File spoon-archives/phillitcrit.archive/phillitcrit_2000/phillitcrit.0008, message 28


Date: Mon, 7 Aug 2000 09:46:25 +0300 (EET DST)
From: Fredrik Hertzberg LIT <fhertzbe-AT-ra.abo.fi>
Subject: Re: PLC: Fairness to Faulner


On Sun, 6 Aug 2000 zatavu-AT-excite.com wrote:

> Is it not possible that Fauklner only noticed the odor because he himself
> was white and did not associate his odor with being odor, having had that
> odor from birth? It is like people who have foul body odor but do not notice
> it themselves while everyone else is running from the room. Have there been
> any black writers who have noticed the odor of white people? I confess to
> not having read enough black writers' books to know. But if one did, would
> be be so quick to accuse him of racism because of it?
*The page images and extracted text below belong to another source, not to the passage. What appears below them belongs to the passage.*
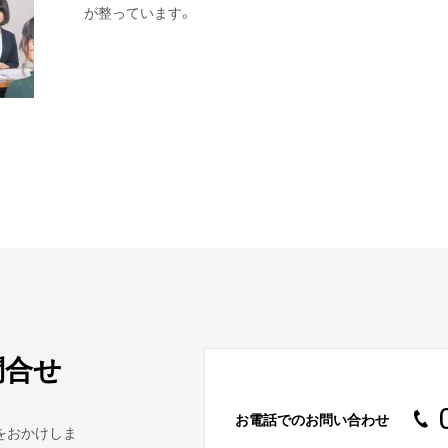
が整っています。
問合せ
お電話でのお問い合わせ
をおかけしま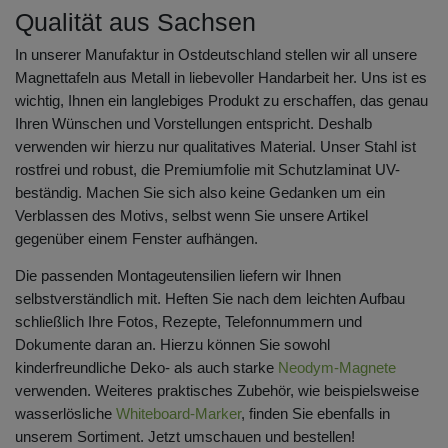
Qualität aus Sachsen
In unserer Manufaktur in Ostdeutschland stellen wir all unsere
Magnettafeln aus Metall in liebevoller Handarbeit her. Uns ist es
wichtig, Ihnen ein langlebiges Produkt zu erschaffen, das genau
Ihren Wünschen und Vorstellungen entspricht. Deshalb
verwenden wir hierzu nur qualitatives Material. Unser Stahl ist
rostfrei und robust, die Premiumfolie mit Schutzlaminat UV-
beständig. Machen Sie sich also keine Gedanken um ein
Verblassen des Motivs, selbst wenn Sie unsere Artikel
gegenüber einem Fenster aufhängen.
Die passenden Montageutensilien liefern wir Ihnen
selbstverständlich mit. Heften Sie nach dem leichten Aufbau
schließlich Ihre Fotos, Rezepte, Telefonnummern und
Dokumente daran an. Hierzu können Sie sowohl
kinderfreundliche Deko- als auch starke
Neodym-Magnete
verwenden. Weiteres praktisches Zubehör, wie beispielsweise
wasserlösliche
Whiteboard-Marker
, finden Sie ebenfalls in
unserem Sortiment. Jetzt umschauen und bestellen!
Literature can deautomatize reality, make the world more odorous, 
colorful. The problem is not, as I see it, odors or colors, but that some 
odors are stigmatized as bad, whereas others are not. The Western 
obsession with cleanliness, flowery soap, shampoo or deodorants - there 
is nothing in these themselves which make them "naturally" pleasant. They 
kill off body odors we are too scared to accept we have. Just look a 
little into history - a hundred years ago in rural areas in many European 
countries, people farted, belched after dinner, spat on the floor, or in 
the case of babies, shit on the floor. Odor is freedom.